◆ **Provided passage**
*-*-*

Thursday, June 3, 2010

cleaning house

i wish i had known
when i wrote about sardine sandwiches
that it would be my last post for quite a while.
i don't think i could have tried harder to post -
if you saw my blog drafts,
(there are many)
all started,
never finished and soon to be deleted,
you would believe me.
but maybe, i would have told you
about something else.
i mean, really. who goes out with a post
about canned sardines?

the thing is, i didn't anticipate what
packing, and emotionally dealing with moving,
would do to the rest of my life.
in short, it crimped me.
in long, it forced me to live amongst boxes,
with the guilt of
not packing enough,
not packing quick enough,
not packing smart enough.
it left my feelings alternating between
just wanting to walk into a room without kicking
a box, or without losing the room assigning marker, or
worry about how to cryptically label my grandmother's crystal,
lest the movers decided to steal it,
thank you very much,
feeling incredible sadness when i realized again and again
that i was leaving our apartment.

so while larry
packed parts of the liquor cabinet,
dealt with the spices and dismantled the things that
made our everyday lives our everyday lives,
i cooked.
because i can deal with cooking.
and unlike packing, or emotional distress,
i am good at cooking.

i even took pictures for a little while there -
thank goodness, because they give me something
to blog about now that all the dust has settled,
we're on the other side and i've decided that
unpacking is a significantly better proposition -
but blogging? it just wasn't happening.

here, a few highlights:

i made homemade nutella for my friends, tricia and lauren, two people who deserve more than a little dinky jar of chocolate-hazelnut spread and a tiny mention. they were always good friends, but i have to tell you that after helping us move out of the apartment, one hour later lauren jump-started the kitchen unpacking in the new house, then stayed for six more hours in an attempt to get it in order while tricia talked me off the ledge on the first night home of my very trying commute.

*-*-*

◆ **Exercise tasks**
1) Please copy the stretch of the blog post about moving from "so while larry" through "good at cooking." word for word.
2) Write the next part of the blog post about moving, picking up right after its final sentence.

◆ **Supplied material**
*-*-*

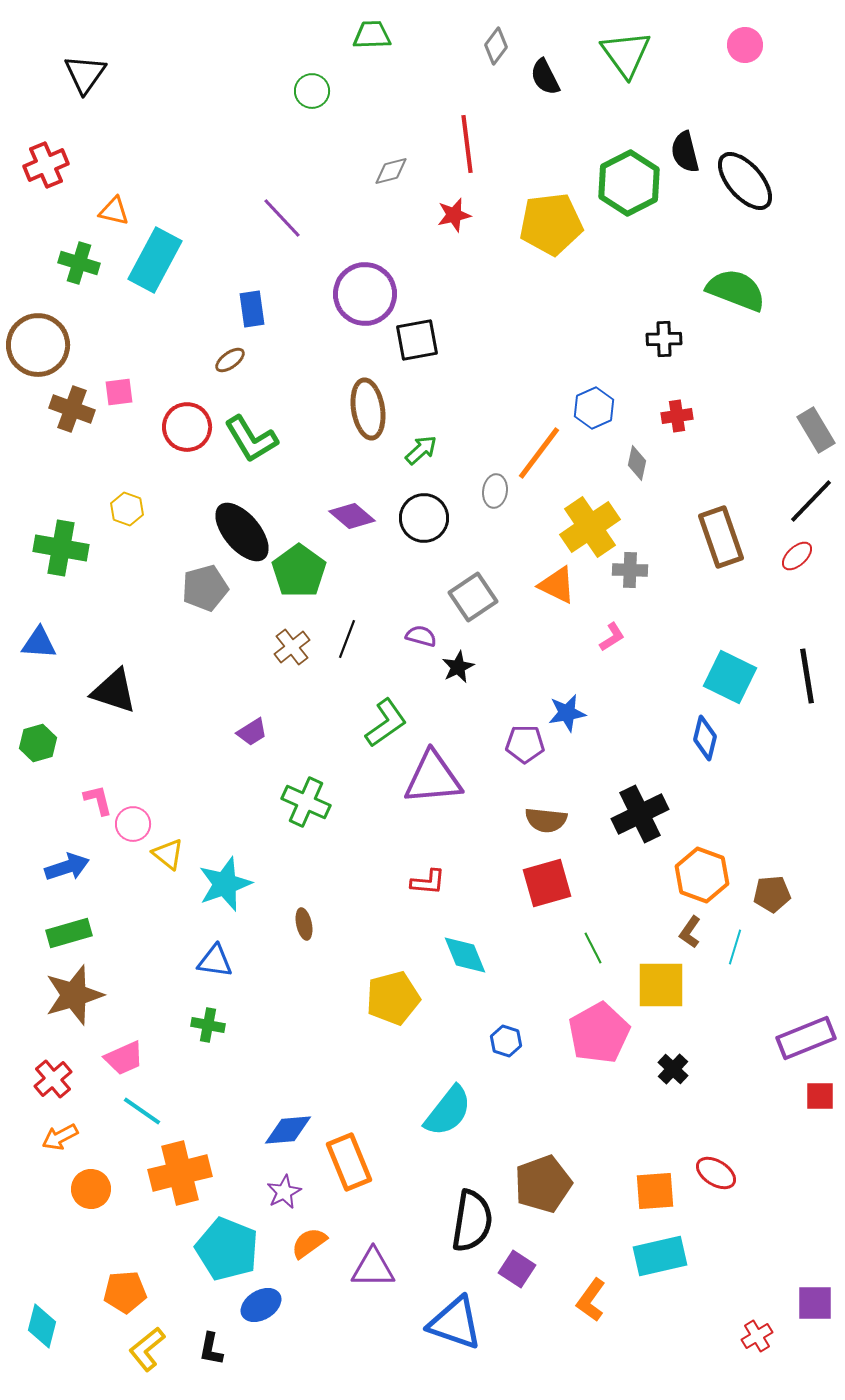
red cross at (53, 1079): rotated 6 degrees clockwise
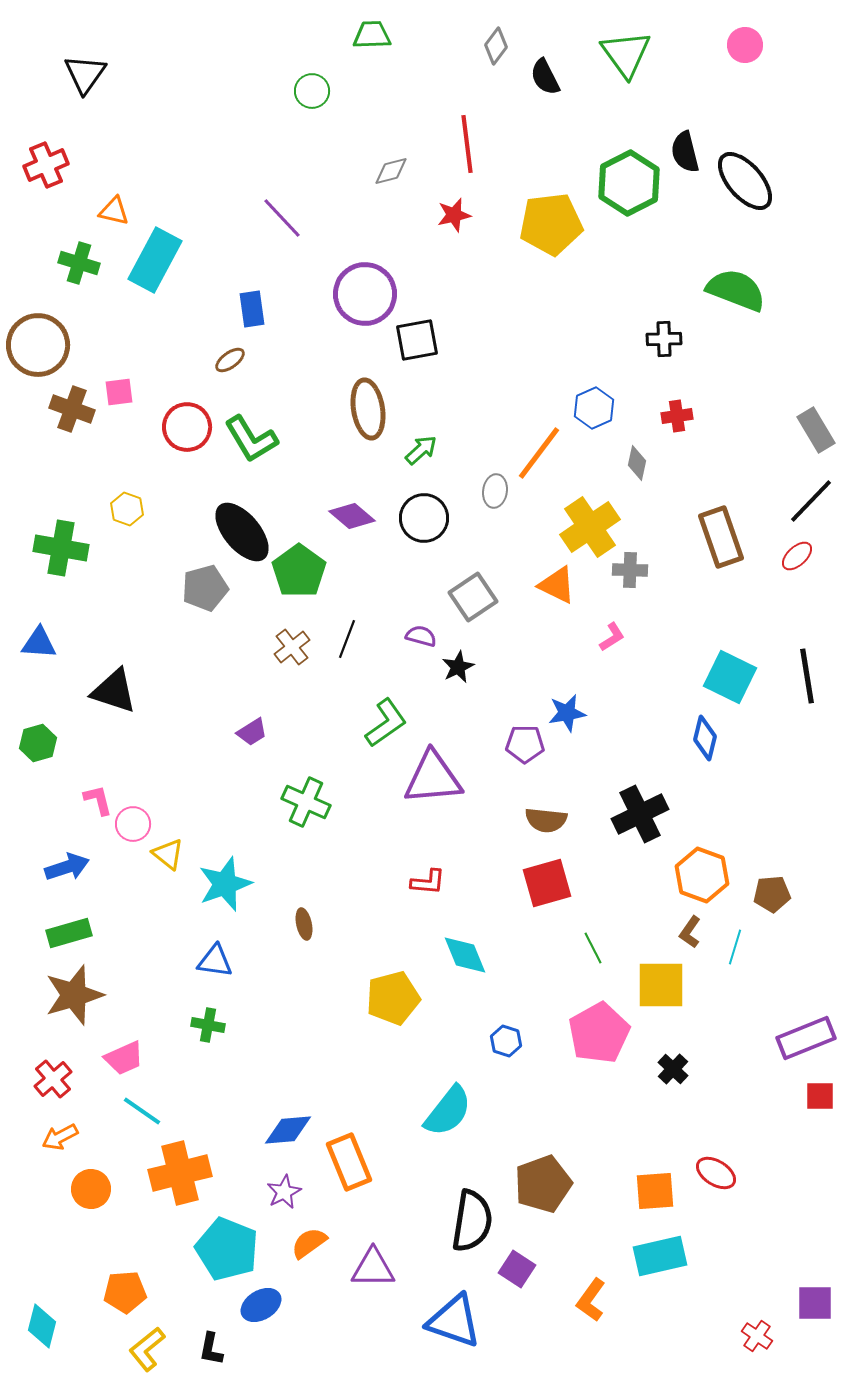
blue triangle at (455, 1323): moved 1 px left, 2 px up
red cross at (757, 1336): rotated 24 degrees counterclockwise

*-*-*

◆ **Per-task outputs**
1)
so while larry
packed parts of the liquor cabinet,
dealt with the spices and dismantled the things that
made our everyday lives our everyday lives,
i cooked.
because i can deal with cooking.
and unlike packing, or emotional distress,
i am good at cooking.

2)
toasted and skinned hazelnuts
homemade nutella
nutella and strawberry crepes

three times i tried to tell you about the black garlic and preserved lemon hummus i made using leftover cooked garbanzos. three times! but for some reason, it wasn't meant to be. i'll give you a little bit now: this hummus uses one of my new favorite things (black garlic), it's nice and briny (thanks to the preserved lemon) and it tasted really lovely drizzled with a bit of walnut oil.
from a distance
black garlic cloves
black garlic and preserved lemon hummus

probably, most people, when strapped for time, don't want to deal with cooking beans, even those as beautiful as christmas limas by rancho gordo. i kind of didn't. but, i did to decent, but not brag-worthy, results. i made tacos sprinkled with an unbelievable sheep's milk feta, thick broiled scallions and a fresh, tart and citrusy tomatillo salsa. the tacos, though - they weren't so pretty. and the apartment was hot when i was finished.
cooked christmas limas
red onion, tomatillos, jalapeno, lime, cilantro
giant scallions

on one of those nights in which i just had to get home, cook, eat and then think, i tossed together a modified (read: i really needed to use up the wild arugula in the fridge and why in the world does the recipe call for all that butter?) version of this pasta with a tomato-gorgonzola sauce. yum.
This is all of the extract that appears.